**Stated exercise**
Copy every record below word for word, keeping the lines in the same order.

**Recorded data**
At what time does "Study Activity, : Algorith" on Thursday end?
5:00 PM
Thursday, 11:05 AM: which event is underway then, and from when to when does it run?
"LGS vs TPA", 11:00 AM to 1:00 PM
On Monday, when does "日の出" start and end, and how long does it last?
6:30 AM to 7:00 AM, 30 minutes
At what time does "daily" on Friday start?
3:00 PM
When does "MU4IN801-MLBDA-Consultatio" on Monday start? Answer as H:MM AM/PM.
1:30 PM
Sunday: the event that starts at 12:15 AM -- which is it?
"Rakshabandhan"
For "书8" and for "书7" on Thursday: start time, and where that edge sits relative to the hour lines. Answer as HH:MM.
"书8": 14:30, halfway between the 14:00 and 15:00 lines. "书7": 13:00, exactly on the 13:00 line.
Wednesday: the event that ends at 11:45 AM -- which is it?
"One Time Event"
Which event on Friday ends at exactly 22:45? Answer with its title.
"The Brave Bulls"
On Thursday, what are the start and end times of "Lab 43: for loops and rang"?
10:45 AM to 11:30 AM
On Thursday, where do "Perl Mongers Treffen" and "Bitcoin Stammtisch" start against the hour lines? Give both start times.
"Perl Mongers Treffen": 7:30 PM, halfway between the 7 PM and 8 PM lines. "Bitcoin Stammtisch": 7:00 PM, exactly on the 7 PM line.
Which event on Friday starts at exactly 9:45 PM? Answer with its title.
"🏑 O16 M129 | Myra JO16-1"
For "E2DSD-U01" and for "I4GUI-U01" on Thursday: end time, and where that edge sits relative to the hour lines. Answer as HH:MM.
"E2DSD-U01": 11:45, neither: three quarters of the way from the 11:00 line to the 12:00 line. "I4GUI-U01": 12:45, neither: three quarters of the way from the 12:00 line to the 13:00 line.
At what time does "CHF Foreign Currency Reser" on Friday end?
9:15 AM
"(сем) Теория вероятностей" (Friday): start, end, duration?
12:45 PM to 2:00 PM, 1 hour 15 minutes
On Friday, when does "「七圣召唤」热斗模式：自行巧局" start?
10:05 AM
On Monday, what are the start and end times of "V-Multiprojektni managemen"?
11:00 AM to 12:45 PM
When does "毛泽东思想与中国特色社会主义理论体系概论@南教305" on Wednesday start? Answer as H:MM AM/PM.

**Response to this exercise**
At what time does "Study Activity, : Algorith" on Thursday end?
5:00 PM
Thursday, 11:05 AM: which event is underway then, and from when to when does it run?
"LGS vs TPA", 11:00 AM to 1:00 PM
On Monday, when does "日の出" start and end, and how long does it last?
6:30 AM to 7:00 AM, 30 minutes
At what time does "daily" on Friday start?
3:00 PM
When does "MU4IN801-MLBDA-Consultatio" on Monday start? Answer as H:MM AM/PM.
1:30 PM
Sunday: the event that starts at 12:15 AM -- which is it?
"Rakshabandhan"
For "书8" and for "书7" on Thursday: start time, and where that edge sits relative to the hour lines. Answer as HH:MM.
"书8": 14:30, halfway between the 14:00 and 15:00 lines. "书7": 13:00, exactly on the 13:00 line.
Wednesday: the event that ends at 11:45 AM -- which is it?
"One Time Event"
Which event on Friday ends at exactly 22:45? Answer with its title.
"The Brave Bulls"
On Thursday, what are the start and end times of "Lab 43: for loops and rang"?
10:45 AM to 11:30 AM
On Thursday, where do "Perl Mongers Treffen" and "Bitcoin Stammtisch" start against the hour lines? Give both start times.
"Perl Mongers Treffen": 7:30 PM, halfway between the 7 PM and 8 PM lines. "Bitcoin Stammtisch": 7:00 PM, exactly on the 7 PM line.
Which event on Friday starts at exactly 9:45 PM? Answer with its title.
"🏑 O16 M129 | Myra JO16-1"
For "E2DSD-U01" and for "I4GUI-U01" on Thursday: end time, and where that edge sits relative to the hour lines. Answer as HH:MM.
"E2DSD-U01": 11:45, neither: three quarters of the way from the 11:00 line to the 12:00 line. "I4GUI-U01": 12:45, neither: three quarters of the way from the 12:00 line to the 13:00 line.
At what time does "CHF Foreign Currency Reser" on Friday end?
9:15 AM
"(сем) Теория вероятностей" (Friday): start, end, duration?
12:45 PM to 2:00 PM, 1 hour 15 minutes
On Friday, when does "「七圣召唤」热斗模式：自行巧局" start?
10:05 AM
On Monday, what are the start and end times of "V-Multiprojektni managemen"?
11:00 AM to 12:45 PM
When does "毛泽东思想与中国特色社会主义理论体系概论@南教305" on Wednesday start? Answer as H:MM AM/PM.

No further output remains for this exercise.